If you were to teach such a course to PhD students, what would you emphasize?
(a) possibility of modern tools to represent older theoretical ideas associated with market process analysis
(b) possibility of a multiplicity of empirical approaches to illustrate theoretical ideas associated with market process analysis
(c) current research in the market process tradition -- both theory and application
(d) developments in the philosophy of science that are consistent with, but yet provide a novel defense of, the market process approach to economic science
(e) criticisms of the market process approach and possible defenses against the critics
(f) some combination
I fear that the (f) response will result in a course that lacks serious depth on any of the (a)-(e). I do think (e) can be incorporated into (a) - (d). But I think (a) - (d) represent radically different approaches to teaching a PhD course within the confines of a 15 week semester.

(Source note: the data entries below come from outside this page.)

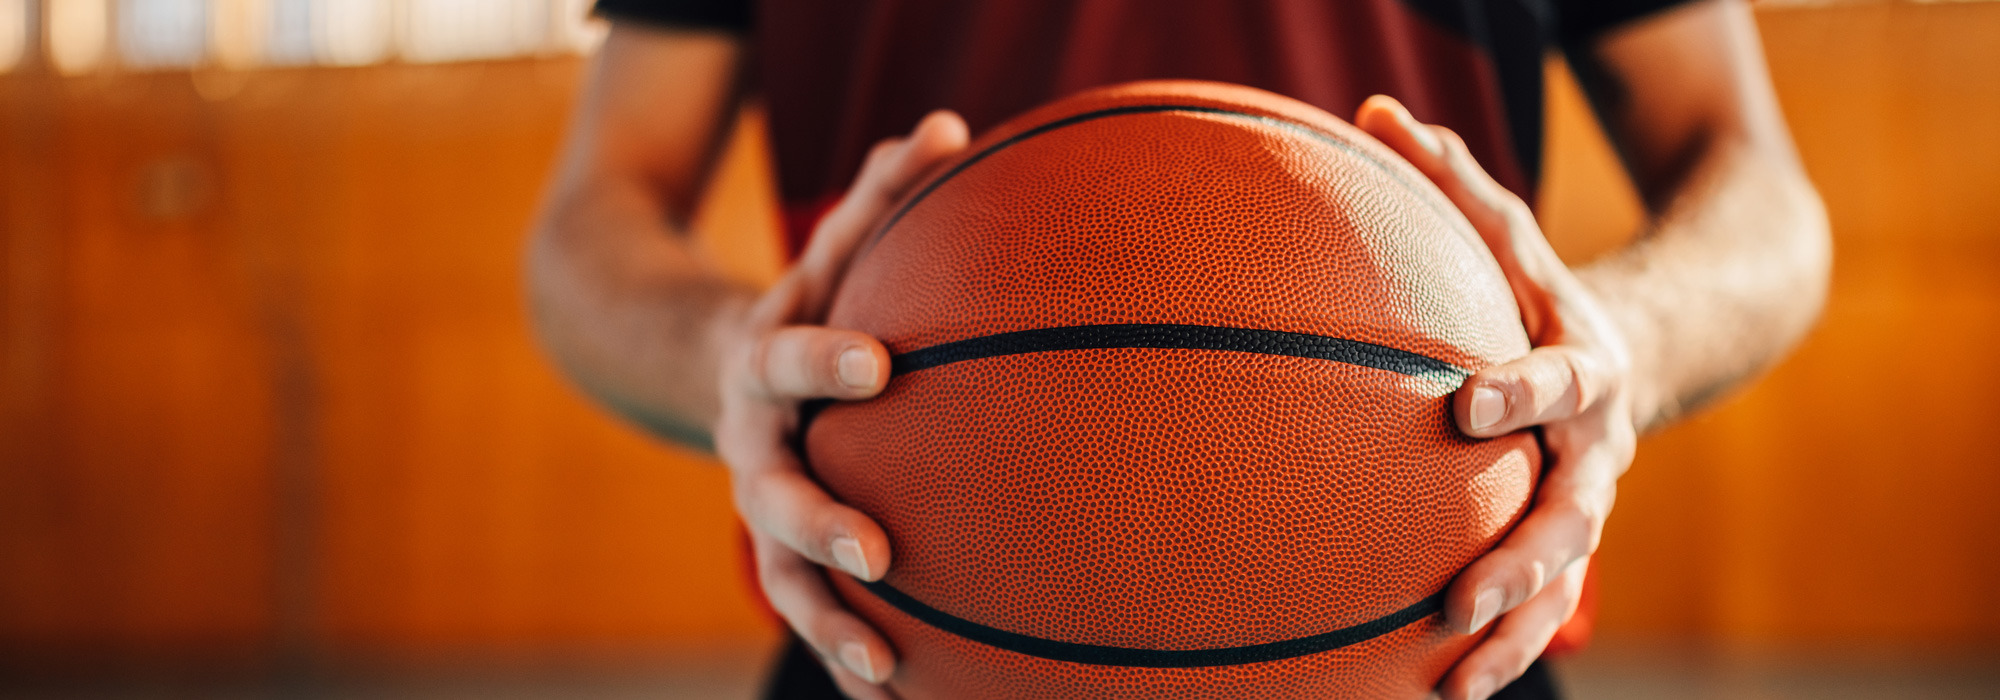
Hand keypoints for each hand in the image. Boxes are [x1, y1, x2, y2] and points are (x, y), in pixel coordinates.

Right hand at [714, 111, 969, 698]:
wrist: (707, 365)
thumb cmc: (808, 300)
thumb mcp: (832, 247)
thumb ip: (883, 193)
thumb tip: (948, 128)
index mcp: (763, 363)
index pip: (788, 356)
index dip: (826, 360)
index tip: (880, 363)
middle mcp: (751, 444)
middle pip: (771, 490)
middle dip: (818, 524)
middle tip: (877, 552)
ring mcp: (758, 506)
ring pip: (780, 573)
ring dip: (829, 623)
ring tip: (884, 666)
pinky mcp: (779, 552)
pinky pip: (811, 612)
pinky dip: (846, 654)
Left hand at [1356, 96, 1638, 699]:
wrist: (1640, 351)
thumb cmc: (1540, 289)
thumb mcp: (1509, 232)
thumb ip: (1450, 181)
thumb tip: (1372, 112)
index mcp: (1584, 364)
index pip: (1560, 376)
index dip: (1522, 389)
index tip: (1466, 403)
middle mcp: (1595, 446)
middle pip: (1574, 511)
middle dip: (1523, 558)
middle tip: (1458, 596)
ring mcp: (1586, 503)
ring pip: (1562, 581)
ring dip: (1515, 635)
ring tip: (1455, 683)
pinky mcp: (1566, 542)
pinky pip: (1542, 608)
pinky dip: (1504, 652)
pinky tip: (1443, 694)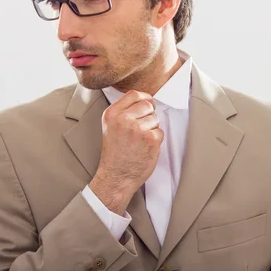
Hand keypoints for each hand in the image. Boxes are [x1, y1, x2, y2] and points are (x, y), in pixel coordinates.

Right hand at [89, 90, 163, 214]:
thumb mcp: (110, 126)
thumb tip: (145, 100)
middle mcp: (123, 119)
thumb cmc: (115, 153)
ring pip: (155, 119)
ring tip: (139, 141)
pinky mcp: (150, 139)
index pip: (134, 94)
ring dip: (152, 129)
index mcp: (112, 114)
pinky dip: (155, 141)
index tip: (147, 104)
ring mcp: (138, 129)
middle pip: (147, 105)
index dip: (144, 98)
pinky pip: (160, 132)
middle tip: (140, 129)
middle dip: (149, 115)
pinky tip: (144, 148)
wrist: (116, 176)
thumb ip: (123, 111)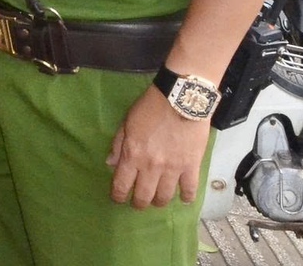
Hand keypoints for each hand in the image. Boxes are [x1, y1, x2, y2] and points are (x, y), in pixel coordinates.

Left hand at [107, 86, 212, 208]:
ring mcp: (172, 169)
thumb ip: (118, 145)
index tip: (118, 198)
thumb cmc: (150, 107)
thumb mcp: (127, 122)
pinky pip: (189, 190)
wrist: (180, 99)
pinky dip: (186, 198)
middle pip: (143, 196)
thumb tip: (110, 164)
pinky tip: (184, 199)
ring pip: (164, 197)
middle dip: (139, 203)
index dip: (118, 196)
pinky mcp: (191, 166)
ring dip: (159, 202)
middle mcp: (151, 167)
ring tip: (158, 200)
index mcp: (132, 155)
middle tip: (139, 202)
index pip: (122, 185)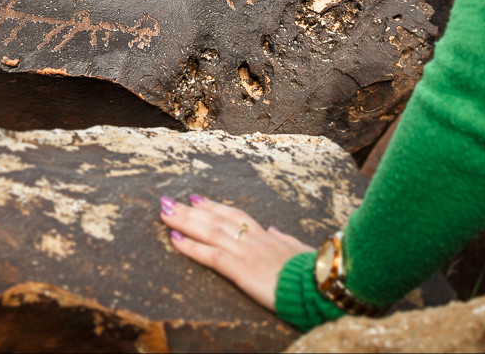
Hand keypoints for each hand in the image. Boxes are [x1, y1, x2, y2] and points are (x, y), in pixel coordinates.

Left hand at [160, 193, 313, 311]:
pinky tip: (174, 239)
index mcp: (267, 237)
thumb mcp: (300, 251)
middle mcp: (254, 239)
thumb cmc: (315, 271)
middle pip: (217, 219)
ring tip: (164, 212)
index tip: (196, 198)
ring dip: (185, 221)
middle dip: (191, 210)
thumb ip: (285, 240)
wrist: (321, 285)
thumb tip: (275, 230)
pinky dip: (191, 246)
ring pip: (210, 231)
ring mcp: (247, 253)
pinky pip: (211, 256)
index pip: (236, 216)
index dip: (214, 207)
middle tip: (168, 200)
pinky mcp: (242, 269)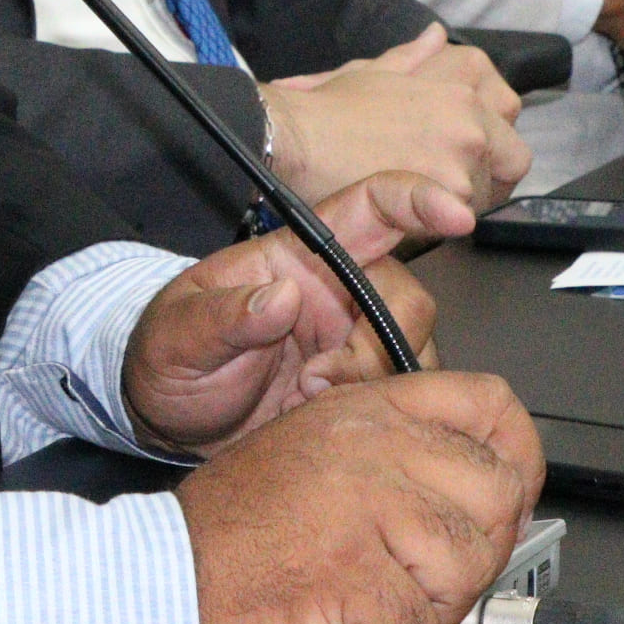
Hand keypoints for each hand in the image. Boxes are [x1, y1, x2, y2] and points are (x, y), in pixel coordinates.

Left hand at [120, 176, 466, 456]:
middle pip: (405, 296)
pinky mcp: (358, 392)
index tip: (455, 211)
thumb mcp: (177, 332)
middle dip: (378, 340)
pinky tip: (319, 421)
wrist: (168, 423)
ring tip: (307, 402)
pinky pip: (400, 398)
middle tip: (321, 377)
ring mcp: (351, 344)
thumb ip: (223, 315)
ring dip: (372, 385)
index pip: (369, 208)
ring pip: (411, 352)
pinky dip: (375, 416)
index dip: (416, 200)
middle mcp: (336, 294)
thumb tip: (278, 295)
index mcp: (296, 257)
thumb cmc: (169, 358)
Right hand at [181, 373, 544, 623]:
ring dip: (420, 614)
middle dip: (467, 559)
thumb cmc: (223, 538)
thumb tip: (478, 480)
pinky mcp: (354, 579)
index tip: (505, 498)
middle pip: (497, 498)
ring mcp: (363, 510)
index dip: (516, 457)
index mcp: (362, 412)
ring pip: (466, 571)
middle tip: (408, 578)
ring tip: (358, 604)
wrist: (154, 588)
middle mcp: (369, 448)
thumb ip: (388, 454)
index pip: (487, 403)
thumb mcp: (307, 455)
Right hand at [262, 25, 530, 212]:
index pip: (509, 114)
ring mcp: (464, 160)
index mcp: (461, 85)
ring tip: (414, 196)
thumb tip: (435, 36)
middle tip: (449, 181)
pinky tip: (408, 215)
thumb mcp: (372, 71)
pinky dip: (439, 220)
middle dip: (490, 172)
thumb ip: (414, 56)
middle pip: (513, 160)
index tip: (468, 151)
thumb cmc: (327, 109)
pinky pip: (461, 220)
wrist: (294, 140)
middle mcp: (472, 120)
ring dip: (459, 199)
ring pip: (487, 194)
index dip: (491, 138)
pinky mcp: (450, 199)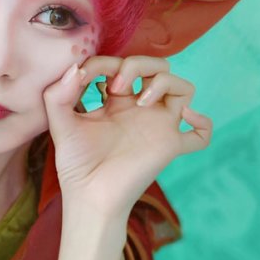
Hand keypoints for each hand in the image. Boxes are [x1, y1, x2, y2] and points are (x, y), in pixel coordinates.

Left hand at [43, 55, 211, 222]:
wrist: (89, 197)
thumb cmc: (75, 164)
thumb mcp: (59, 124)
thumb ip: (57, 95)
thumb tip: (74, 68)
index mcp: (115, 102)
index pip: (119, 65)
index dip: (102, 62)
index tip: (83, 76)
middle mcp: (139, 110)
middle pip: (156, 67)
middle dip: (137, 64)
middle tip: (115, 87)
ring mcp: (157, 125)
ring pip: (182, 87)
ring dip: (164, 81)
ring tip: (139, 101)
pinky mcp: (169, 145)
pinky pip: (201, 133)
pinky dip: (201, 122)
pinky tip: (183, 119)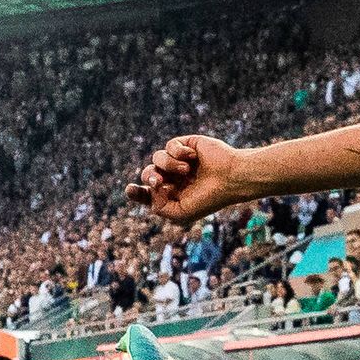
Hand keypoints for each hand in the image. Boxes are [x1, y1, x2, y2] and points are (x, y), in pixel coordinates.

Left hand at [135, 134, 249, 226]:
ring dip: (168, 165)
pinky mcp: (186, 145)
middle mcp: (174, 177)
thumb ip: (159, 207)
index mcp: (172, 194)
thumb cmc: (208, 199)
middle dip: (149, 176)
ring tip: (185, 170)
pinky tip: (192, 158)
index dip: (136, 192)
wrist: (230, 178)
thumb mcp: (180, 213)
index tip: (129, 189)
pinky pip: (170, 145)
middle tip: (158, 181)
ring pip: (156, 158)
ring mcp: (179, 161)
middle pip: (147, 173)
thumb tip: (151, 188)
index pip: (147, 193)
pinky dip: (178, 152)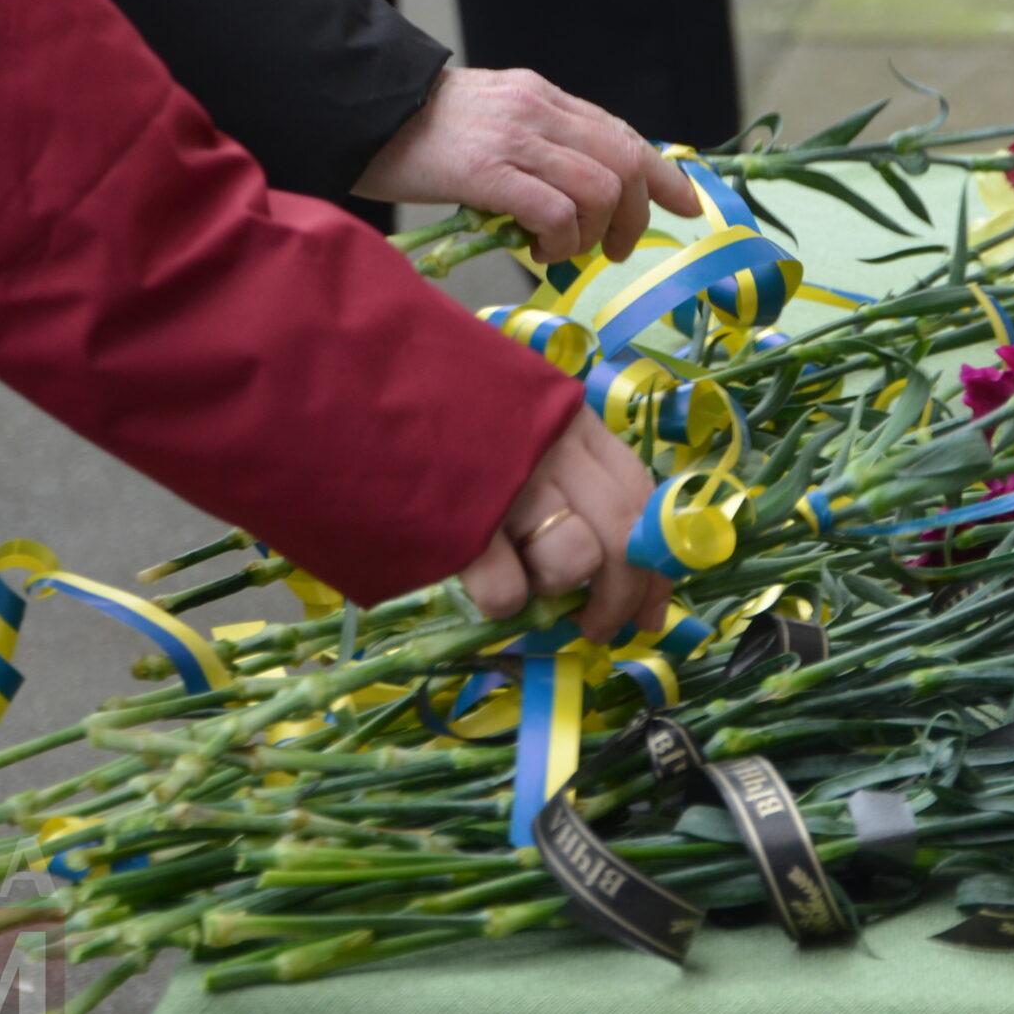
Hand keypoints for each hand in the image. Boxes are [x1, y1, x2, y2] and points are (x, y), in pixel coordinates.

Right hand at [355, 68, 701, 262]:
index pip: (623, 134)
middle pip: (626, 164)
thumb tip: (572, 200)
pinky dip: (560, 241)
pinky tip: (536, 251)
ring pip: (600, 190)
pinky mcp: (487, 171)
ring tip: (561, 251)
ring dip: (593, 235)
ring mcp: (515, 138)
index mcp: (542, 98)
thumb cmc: (415, 132)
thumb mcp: (490, 123)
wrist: (355, 108)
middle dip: (635, 216)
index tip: (686, 206)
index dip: (663, 174)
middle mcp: (539, 110)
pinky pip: (556, 211)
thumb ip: (533, 147)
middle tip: (613, 250)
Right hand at [460, 411, 672, 643]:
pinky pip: (508, 591)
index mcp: (572, 423)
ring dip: (554, 589)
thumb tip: (608, 554)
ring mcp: (510, 484)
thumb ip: (562, 468)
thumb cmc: (437, 404)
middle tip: (597, 629)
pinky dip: (502, 600)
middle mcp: (554, 450)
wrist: (360, 384)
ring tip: (521, 578)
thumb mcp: (515, 417)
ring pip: (575, 563)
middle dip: (619, 600)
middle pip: (622, 540)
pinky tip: (479, 577)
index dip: (653, 565)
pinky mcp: (462, 522)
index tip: (650, 610)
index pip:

Clarification: The pre-requisites for this class would The Austrian Theory of the Market Process I and The Austrian Theory of the Market Process II. So the background in the Austrian tradition would already have been covered. Moreover, students at GMU that would take such a course would also have had the opportunity to take Larry White's monetary course, Pete Leeson's development course, Richard Wagner's public finance course, etc., etc. So my thinking is that I would try to explore some mix between (a) and (b) and with a focus on the task of intellectual arbitrage between the Austrians and the cutting edge of mainstream economics.